Reproduce word for word the lines from the one containing "revolution. Stay informed, stay" through the one containing "2022 Conference", but omit the pictures from your answer.

(DATA UNDER STUDY Opens)

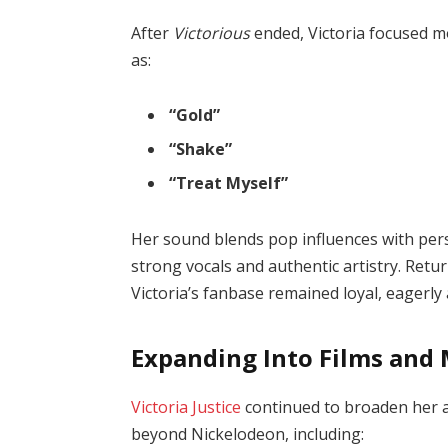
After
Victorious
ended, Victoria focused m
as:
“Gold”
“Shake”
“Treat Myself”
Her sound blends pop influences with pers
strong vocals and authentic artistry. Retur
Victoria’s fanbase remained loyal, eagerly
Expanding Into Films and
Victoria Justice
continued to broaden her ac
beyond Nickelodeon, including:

(DATA UNDER STUDY Closes)
(DATA UNDER STUDY Opens)

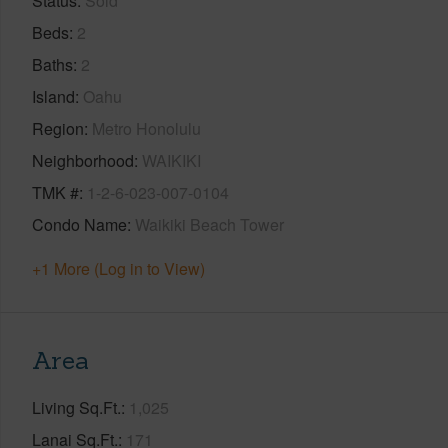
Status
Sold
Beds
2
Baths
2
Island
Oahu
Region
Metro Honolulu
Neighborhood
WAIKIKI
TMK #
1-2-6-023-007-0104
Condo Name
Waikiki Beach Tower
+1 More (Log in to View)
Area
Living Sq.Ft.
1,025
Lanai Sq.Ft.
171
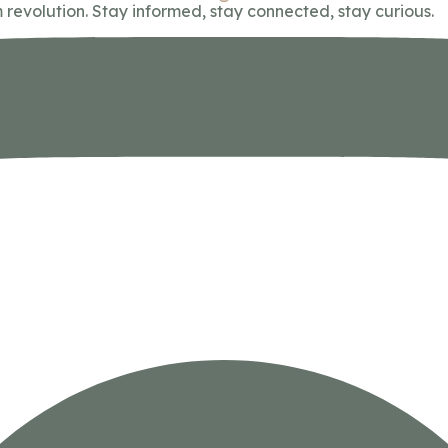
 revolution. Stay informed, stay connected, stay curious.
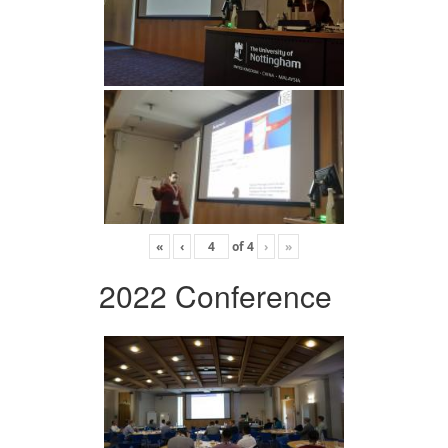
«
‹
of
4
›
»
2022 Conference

(DATA UNDER STUDY Closes)

- _SOLUTION BELOW_
 revolution. Stay informed, stay connected, stay curious.
«
‹
of
4
›
»
2022 Conference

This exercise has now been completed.